» WHAT YOU WILL DO
Start to finish, return the listing below exactly, pictures excluded.

» RECORDS SUPPLIED

- Opening Delimiter -

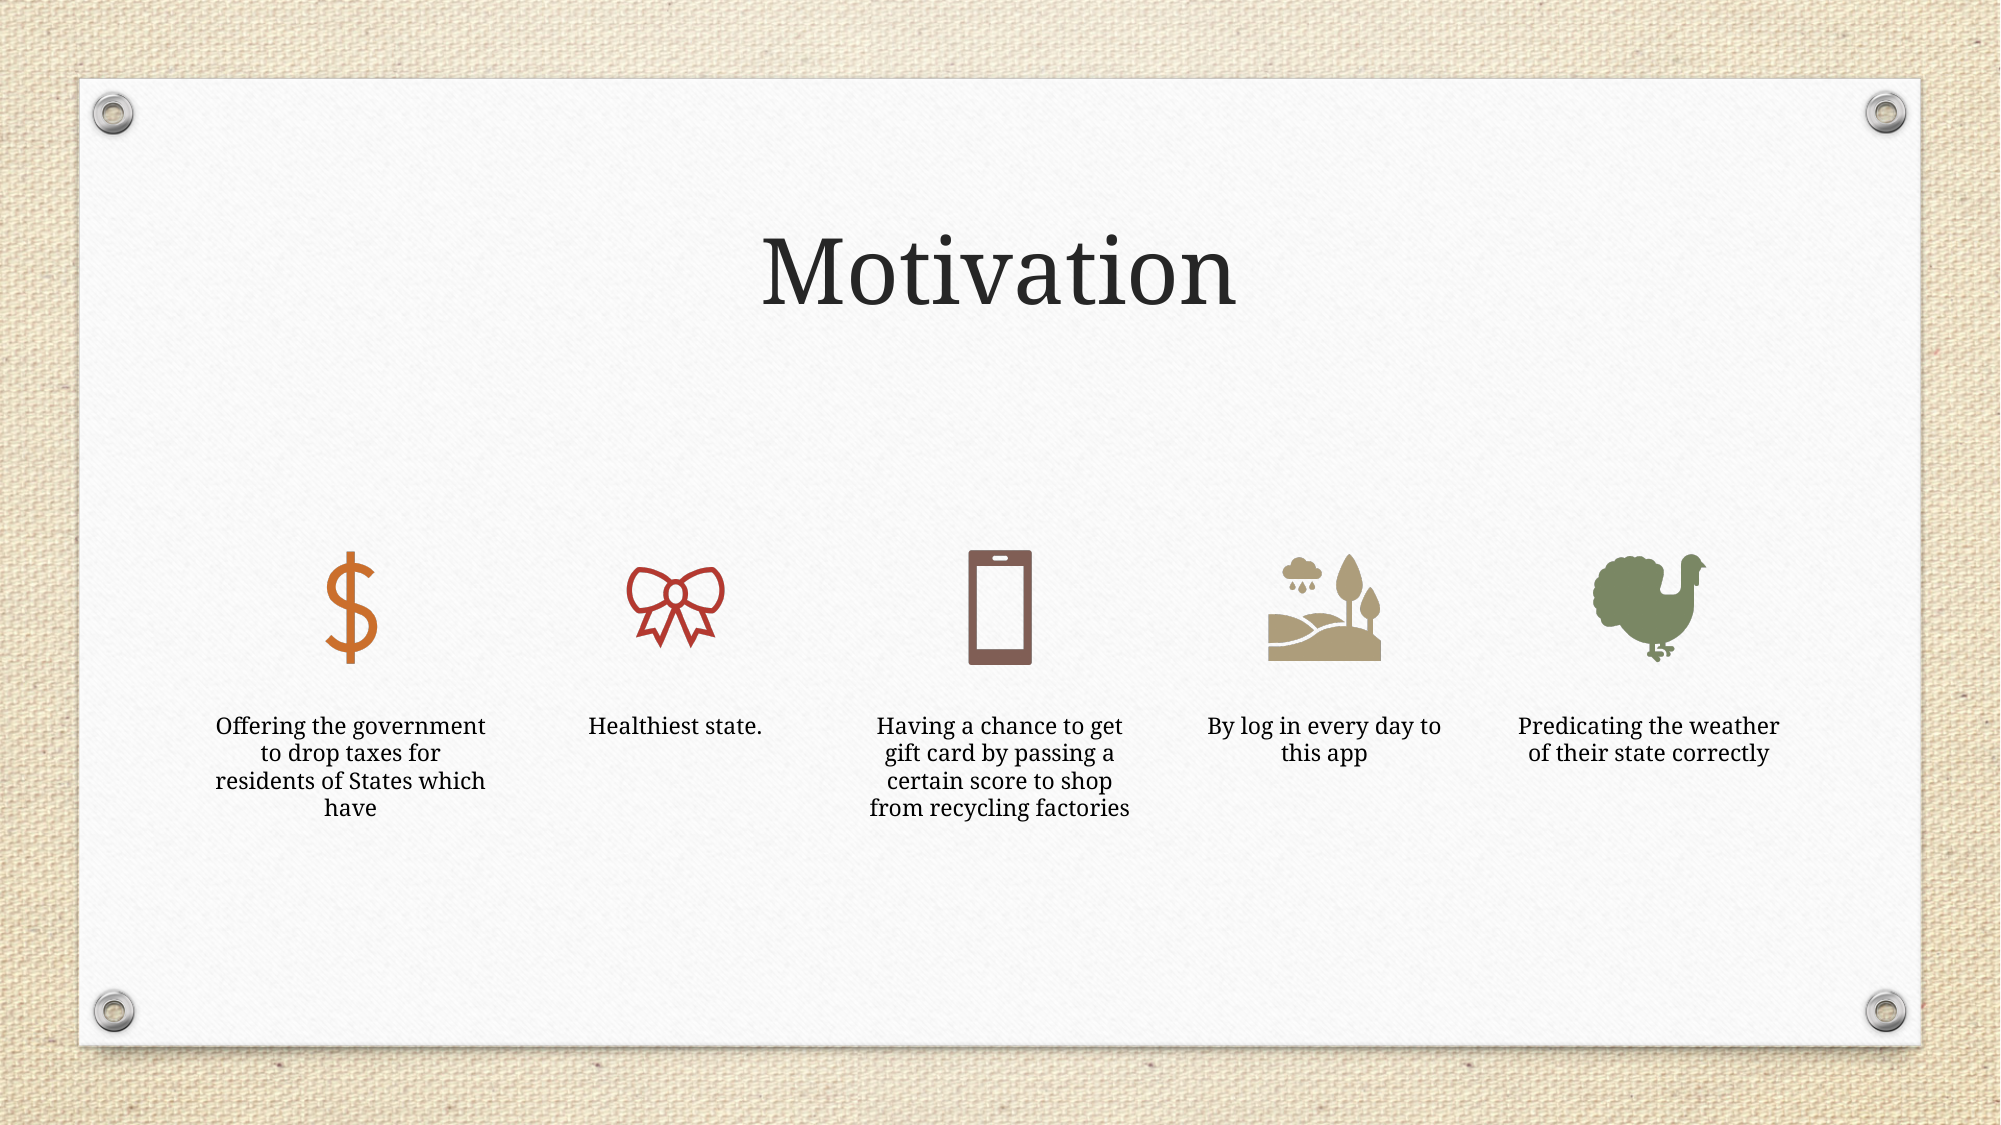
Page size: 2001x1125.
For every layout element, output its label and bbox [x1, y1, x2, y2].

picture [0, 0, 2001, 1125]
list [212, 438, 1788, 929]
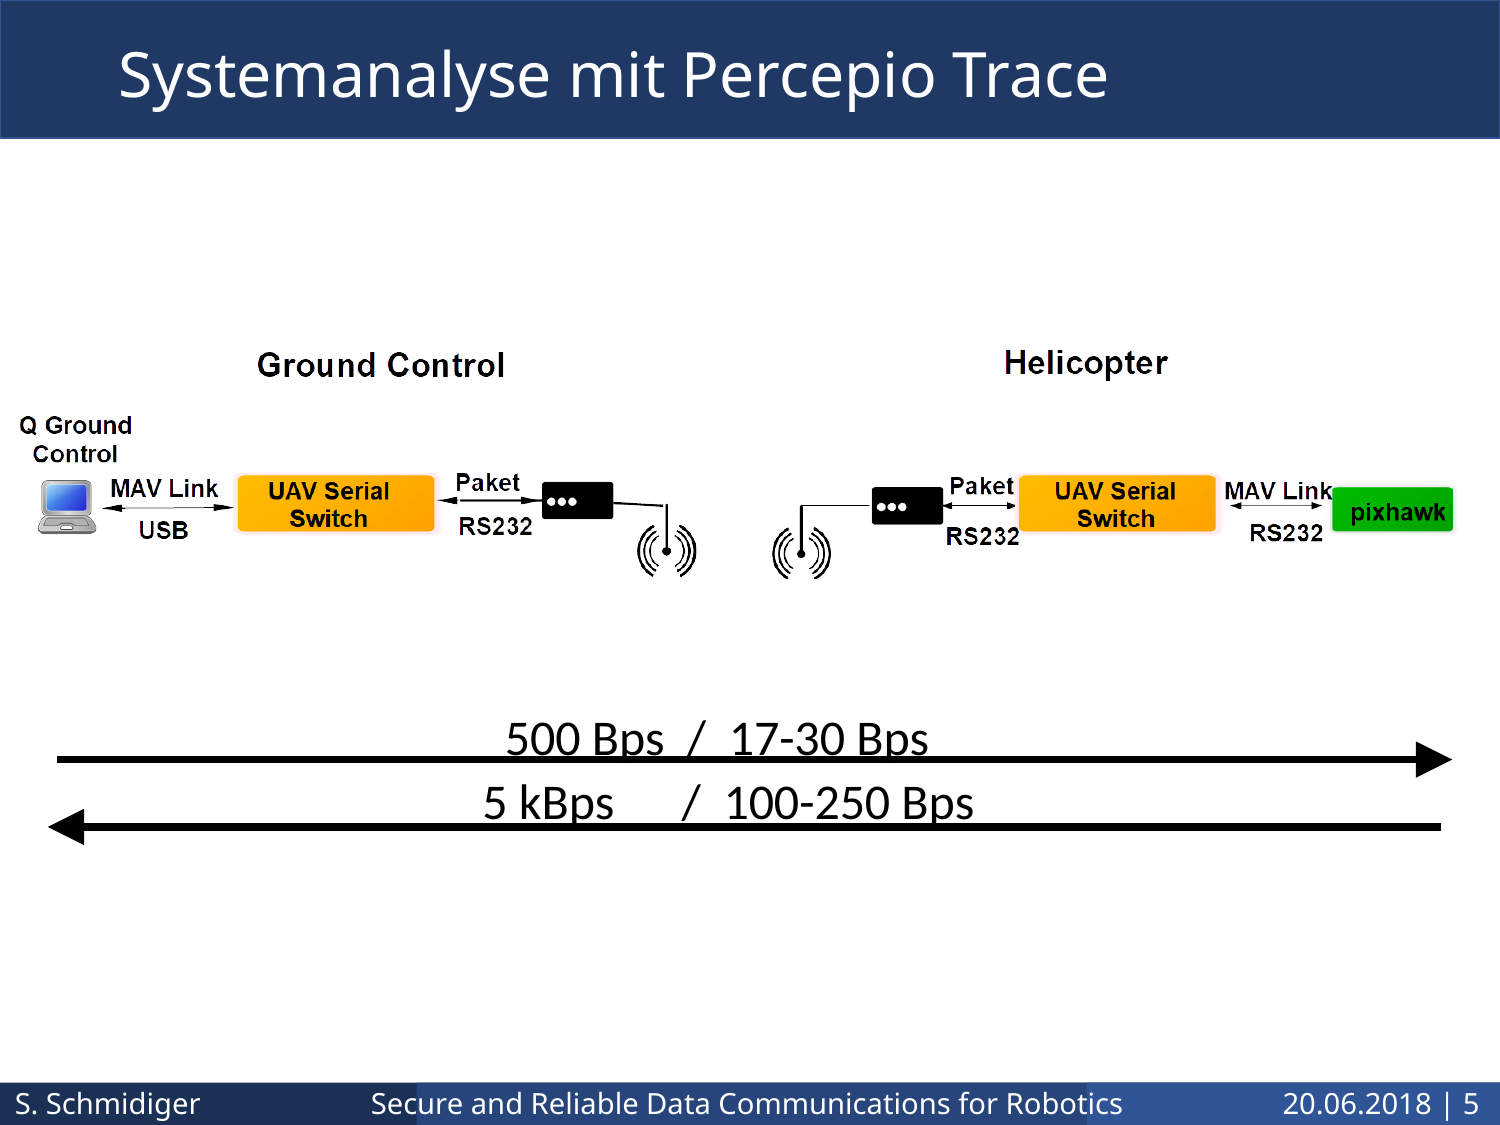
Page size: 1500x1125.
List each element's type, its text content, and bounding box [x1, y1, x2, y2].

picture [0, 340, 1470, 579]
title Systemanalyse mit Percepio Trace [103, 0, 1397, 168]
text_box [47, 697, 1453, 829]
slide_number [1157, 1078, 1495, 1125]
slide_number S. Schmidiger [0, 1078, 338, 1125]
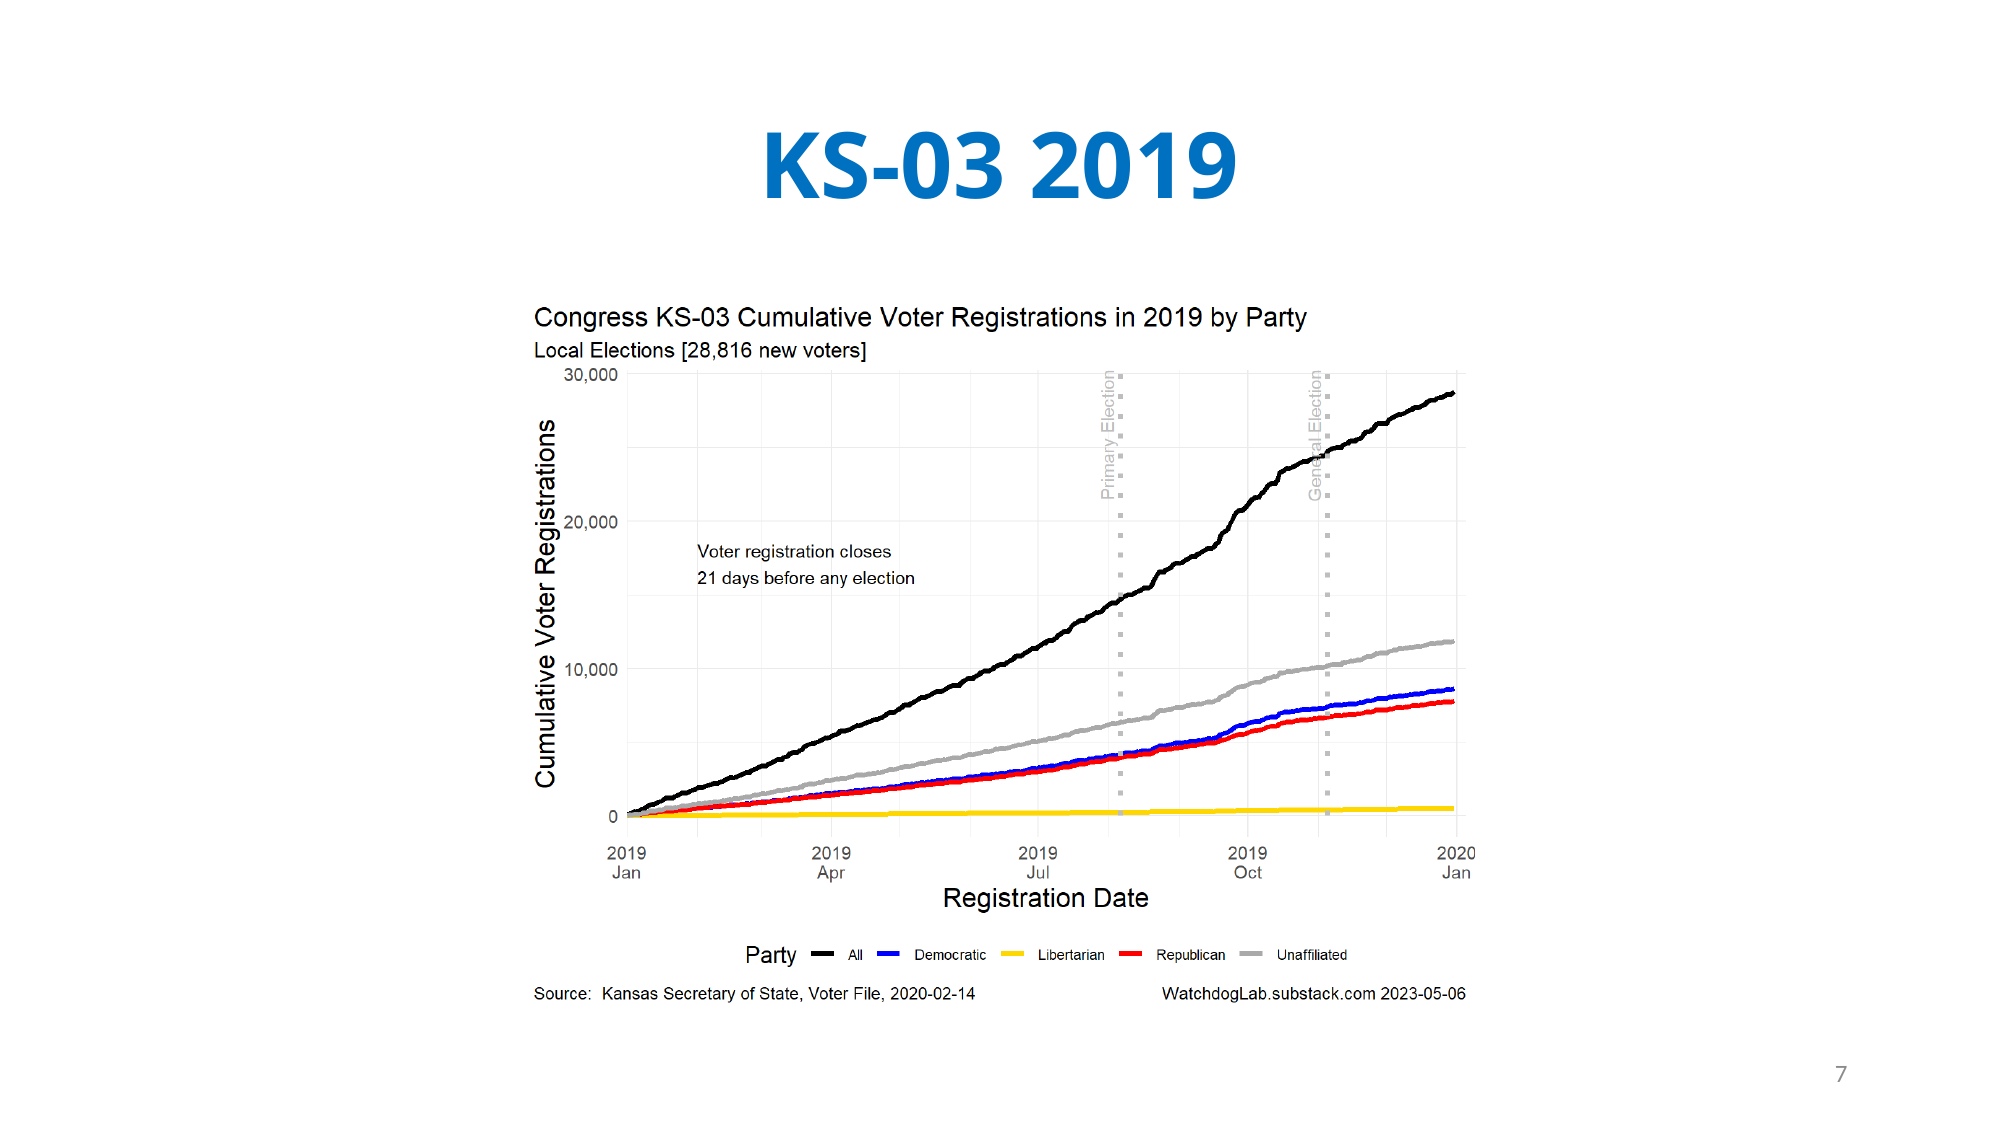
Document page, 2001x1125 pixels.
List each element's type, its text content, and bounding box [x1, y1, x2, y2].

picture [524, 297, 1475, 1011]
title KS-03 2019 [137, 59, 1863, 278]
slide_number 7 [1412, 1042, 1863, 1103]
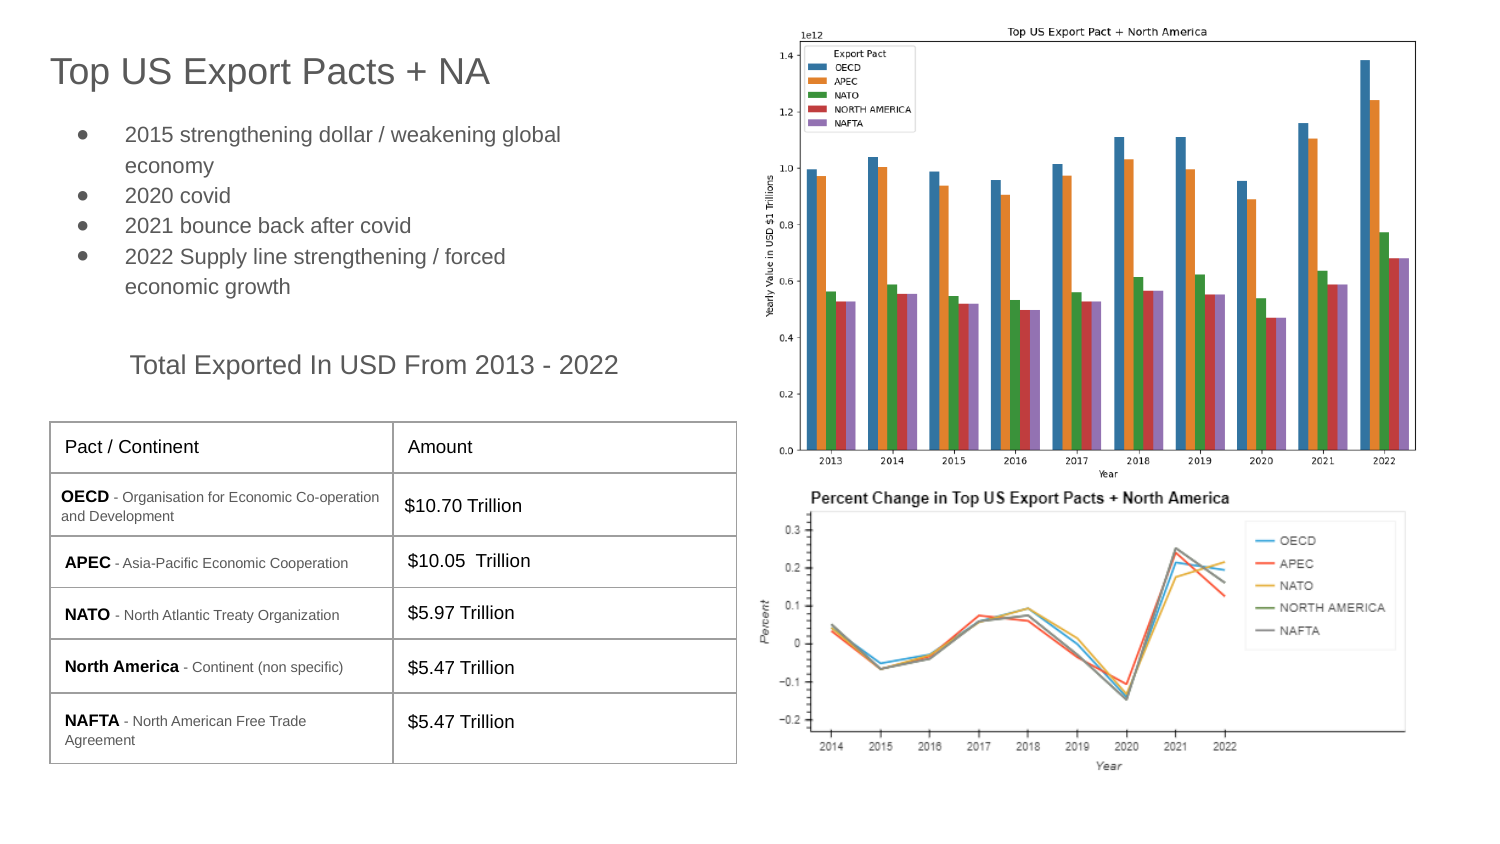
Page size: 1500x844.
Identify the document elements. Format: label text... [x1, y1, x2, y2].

- Closing Delimiter -

» TASK ANSWER
Page size: 2001x1125.
For every layout element, output its label and bbox [x1, y1, x2, y2].

picture [0, 0, 2001, 1125]
list [212, 438, 1788, 929]
Page size: 1500x1125.
List each element's type, its text content, and bounding box [x1, y1, x2, y2].

picture [0, 340, 1470, 579]
title Systemanalyse mit Percepio Trace [103, 0, 1397, 168]
text_box [47, 697, 1453, 829]
slide_number [1157, 1078, 1495, 1125]
slide_number S. Schmidiger [0, 1078, 338, 1125]
Document page, 2001x1125 pixels.
List each element's type, its text content, and bounding box [x1, y1, x2, y2].

picture [524, 297, 1475, 1011]
title KS-03 2019 [137, 59, 1863, 278]
slide_number 7 [1412, 1042, 1863, 1103]
Page size: 1500x844.
Identify the document elements. Format: label text... [x1, y1, x2, y2].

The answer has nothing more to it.